● EXTRACTED RECORDS

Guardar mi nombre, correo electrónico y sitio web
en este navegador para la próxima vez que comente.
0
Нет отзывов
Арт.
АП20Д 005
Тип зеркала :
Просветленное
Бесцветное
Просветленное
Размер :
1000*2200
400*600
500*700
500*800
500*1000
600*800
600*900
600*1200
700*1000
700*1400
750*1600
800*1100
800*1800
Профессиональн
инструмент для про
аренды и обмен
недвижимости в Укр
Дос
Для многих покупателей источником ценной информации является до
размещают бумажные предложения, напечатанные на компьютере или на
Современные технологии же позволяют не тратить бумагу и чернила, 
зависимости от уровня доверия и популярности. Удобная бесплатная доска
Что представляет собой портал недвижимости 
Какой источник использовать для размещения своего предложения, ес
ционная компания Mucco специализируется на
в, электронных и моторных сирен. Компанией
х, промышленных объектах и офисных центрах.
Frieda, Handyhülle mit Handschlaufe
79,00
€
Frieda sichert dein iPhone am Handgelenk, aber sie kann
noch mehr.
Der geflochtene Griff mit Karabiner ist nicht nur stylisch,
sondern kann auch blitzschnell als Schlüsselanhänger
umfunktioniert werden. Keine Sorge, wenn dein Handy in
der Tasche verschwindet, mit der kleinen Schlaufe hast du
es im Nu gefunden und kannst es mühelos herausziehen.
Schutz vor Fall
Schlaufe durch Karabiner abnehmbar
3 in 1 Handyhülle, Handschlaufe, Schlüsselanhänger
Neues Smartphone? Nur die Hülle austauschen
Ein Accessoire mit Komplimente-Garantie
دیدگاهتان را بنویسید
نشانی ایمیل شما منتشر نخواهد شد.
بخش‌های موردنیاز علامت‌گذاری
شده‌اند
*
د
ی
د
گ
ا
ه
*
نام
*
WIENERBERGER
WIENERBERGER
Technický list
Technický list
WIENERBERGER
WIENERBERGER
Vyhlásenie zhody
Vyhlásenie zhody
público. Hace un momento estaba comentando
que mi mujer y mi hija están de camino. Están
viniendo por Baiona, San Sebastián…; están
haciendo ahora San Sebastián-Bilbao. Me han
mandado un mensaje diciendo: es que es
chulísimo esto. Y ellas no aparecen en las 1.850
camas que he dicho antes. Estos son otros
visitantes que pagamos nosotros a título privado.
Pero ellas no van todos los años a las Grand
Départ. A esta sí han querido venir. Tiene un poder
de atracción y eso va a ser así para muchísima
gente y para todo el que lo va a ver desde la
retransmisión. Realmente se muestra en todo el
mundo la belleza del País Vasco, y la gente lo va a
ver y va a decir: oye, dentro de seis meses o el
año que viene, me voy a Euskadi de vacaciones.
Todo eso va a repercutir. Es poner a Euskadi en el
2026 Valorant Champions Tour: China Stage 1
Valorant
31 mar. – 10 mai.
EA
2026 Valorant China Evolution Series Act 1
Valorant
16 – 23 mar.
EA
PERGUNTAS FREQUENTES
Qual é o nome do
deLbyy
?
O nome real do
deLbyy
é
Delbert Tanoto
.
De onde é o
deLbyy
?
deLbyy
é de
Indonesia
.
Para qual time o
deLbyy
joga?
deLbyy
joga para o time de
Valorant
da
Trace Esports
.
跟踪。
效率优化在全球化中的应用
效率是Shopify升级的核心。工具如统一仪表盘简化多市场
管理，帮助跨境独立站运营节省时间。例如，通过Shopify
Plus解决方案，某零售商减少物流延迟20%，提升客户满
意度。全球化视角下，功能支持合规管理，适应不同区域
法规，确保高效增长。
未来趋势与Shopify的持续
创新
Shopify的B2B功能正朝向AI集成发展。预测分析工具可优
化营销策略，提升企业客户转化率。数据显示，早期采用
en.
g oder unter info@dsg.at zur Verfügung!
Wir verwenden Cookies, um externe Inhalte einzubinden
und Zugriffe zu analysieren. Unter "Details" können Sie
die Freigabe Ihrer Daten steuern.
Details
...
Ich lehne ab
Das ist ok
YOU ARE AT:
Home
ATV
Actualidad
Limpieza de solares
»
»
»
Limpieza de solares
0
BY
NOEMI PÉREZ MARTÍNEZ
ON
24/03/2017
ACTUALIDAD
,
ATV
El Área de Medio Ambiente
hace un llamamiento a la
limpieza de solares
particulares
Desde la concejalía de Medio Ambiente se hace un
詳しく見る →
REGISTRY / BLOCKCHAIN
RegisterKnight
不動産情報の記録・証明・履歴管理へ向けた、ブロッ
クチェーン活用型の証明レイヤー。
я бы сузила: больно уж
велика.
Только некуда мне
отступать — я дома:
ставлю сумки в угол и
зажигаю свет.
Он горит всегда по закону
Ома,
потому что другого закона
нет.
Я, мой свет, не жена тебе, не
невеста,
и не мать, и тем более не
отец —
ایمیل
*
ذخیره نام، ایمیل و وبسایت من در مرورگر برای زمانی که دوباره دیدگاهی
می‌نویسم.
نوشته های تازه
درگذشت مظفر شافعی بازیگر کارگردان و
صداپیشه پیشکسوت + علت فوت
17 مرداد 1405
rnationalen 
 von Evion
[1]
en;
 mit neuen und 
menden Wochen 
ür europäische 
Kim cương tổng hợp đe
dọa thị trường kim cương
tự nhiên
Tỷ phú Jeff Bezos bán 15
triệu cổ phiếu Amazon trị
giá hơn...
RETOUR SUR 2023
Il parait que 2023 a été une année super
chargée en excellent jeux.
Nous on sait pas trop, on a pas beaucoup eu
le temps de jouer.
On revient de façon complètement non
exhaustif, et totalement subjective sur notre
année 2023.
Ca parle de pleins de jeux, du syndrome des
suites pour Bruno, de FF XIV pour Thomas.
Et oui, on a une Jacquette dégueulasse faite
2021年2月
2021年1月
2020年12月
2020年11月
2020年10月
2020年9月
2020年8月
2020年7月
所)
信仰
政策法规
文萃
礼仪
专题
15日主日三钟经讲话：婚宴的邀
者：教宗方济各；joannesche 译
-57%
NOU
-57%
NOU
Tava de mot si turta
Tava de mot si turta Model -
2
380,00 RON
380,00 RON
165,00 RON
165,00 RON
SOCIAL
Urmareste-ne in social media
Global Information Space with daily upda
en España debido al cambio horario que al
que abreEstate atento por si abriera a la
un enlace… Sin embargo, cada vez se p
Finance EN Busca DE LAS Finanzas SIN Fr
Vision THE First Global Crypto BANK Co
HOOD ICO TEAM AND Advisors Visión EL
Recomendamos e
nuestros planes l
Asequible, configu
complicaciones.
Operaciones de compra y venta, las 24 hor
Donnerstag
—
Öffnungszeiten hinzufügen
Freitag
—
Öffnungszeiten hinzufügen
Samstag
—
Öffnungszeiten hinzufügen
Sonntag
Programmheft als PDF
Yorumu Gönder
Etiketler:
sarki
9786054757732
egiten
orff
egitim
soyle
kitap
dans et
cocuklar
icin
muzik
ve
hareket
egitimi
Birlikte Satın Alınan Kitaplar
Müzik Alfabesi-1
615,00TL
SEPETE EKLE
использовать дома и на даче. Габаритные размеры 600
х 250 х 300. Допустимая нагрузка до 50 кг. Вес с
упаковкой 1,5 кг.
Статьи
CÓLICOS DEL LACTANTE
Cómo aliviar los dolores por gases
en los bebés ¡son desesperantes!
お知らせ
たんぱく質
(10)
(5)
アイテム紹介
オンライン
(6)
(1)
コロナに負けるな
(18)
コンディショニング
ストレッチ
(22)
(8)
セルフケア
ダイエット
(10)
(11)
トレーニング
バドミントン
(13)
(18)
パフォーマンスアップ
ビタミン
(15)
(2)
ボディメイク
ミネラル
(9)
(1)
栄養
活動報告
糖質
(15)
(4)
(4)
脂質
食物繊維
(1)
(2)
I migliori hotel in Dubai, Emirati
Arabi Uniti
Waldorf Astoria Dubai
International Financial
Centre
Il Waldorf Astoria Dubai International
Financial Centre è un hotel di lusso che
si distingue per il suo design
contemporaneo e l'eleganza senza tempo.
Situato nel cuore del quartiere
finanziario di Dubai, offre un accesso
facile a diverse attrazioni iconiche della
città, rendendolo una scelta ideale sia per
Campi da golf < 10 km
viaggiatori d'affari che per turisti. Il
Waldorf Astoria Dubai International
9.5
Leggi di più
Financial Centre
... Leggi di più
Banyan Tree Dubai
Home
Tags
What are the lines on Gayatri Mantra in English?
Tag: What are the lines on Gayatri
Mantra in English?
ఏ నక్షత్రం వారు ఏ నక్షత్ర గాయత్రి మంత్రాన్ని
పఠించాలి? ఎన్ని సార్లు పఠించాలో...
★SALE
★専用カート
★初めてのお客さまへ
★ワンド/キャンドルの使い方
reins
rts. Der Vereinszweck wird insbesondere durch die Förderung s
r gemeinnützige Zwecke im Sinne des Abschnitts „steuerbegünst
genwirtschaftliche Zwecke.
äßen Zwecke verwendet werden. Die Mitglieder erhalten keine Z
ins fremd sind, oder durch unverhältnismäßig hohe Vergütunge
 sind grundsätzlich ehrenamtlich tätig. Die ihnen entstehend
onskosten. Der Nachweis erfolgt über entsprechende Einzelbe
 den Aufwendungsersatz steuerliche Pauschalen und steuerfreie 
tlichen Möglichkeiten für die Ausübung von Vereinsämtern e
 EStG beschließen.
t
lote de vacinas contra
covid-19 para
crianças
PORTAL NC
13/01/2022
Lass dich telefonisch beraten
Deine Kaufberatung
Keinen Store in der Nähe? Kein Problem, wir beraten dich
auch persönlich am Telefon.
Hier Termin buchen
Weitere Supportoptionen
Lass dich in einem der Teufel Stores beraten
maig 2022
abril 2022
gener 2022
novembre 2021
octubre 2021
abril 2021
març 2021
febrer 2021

● WHAT IS EXPECTED
In the listing above, find the line containing "g oder unter info@dsg.at zur Verfügung!" and the line containing "Nous on sait pas trop, on a pas beaucoup eu", then retype both and every line between them exactly, with nothing else.

● EXERCISE RESULT
g oder unter info@dsg.at zur Verfügung!
Wir verwenden Cookies, um externe Inhalte einzubinden
und Zugriffe zu analysieren. Unter "Details" können Sie
die Freigabe Ihrer Daten steuern.
Details
...
Ich lehne ab
Das ist ok
YOU ARE AT:
Home
ATV
Actualidad
Limpieza de solares
»
»
»
Limpieza de solares
0
BY
NOEMI PÉREZ MARTÍNEZ
ON
24/03/2017
ACTUALIDAD
,
ATV
El Área de Medio Ambiente
hace un llamamiento a la
limpieza de solares
particulares
Desde la concejalía de Medio Ambiente se hace un
詳しく見る →
REGISTRY / BLOCKCHAIN
RegisterKnight
不動産情報の記録・証明・履歴管理へ向けた、ブロッ
クチェーン活用型の証明レイヤー。
я бы сузила: больно уж
велика.
Только некуда мне
отступать — я дома:
ставлю сумки в угол и
зажигаю свет.
Он горит всегда по закону
Ома,
потому что другого закона
нет.
Я, мой свет, не жена тебе, не
невеста,
и не мать, и тем более не
отец —
ایمیل
*
ذخیره نام، ایمیل و وبسایت من در مرورگر برای زمانی که دوباره دیدگاهی
می‌نویسم.
نوشته های تازه
درگذشت مظفر شافعی بازیگر کارگردان و
صداپیشه پیشکسوت + علت فوت
17 مرداد 1405
rnationalen 
 von Evion
[1]
en;
 mit neuen und 
menden Wochen 
ür europäische 
Kim cương tổng hợp đe
dọa thị trường kim cương
tự nhiên
Tỷ phú Jeff Bezos bán 15
triệu cổ phiếu Amazon trị
giá hơn...
RETOUR SUR 2023
Il parait que 2023 a été une année super
chargée en excellent jeux.
Nous on sait pas trop, on a pas beaucoup eu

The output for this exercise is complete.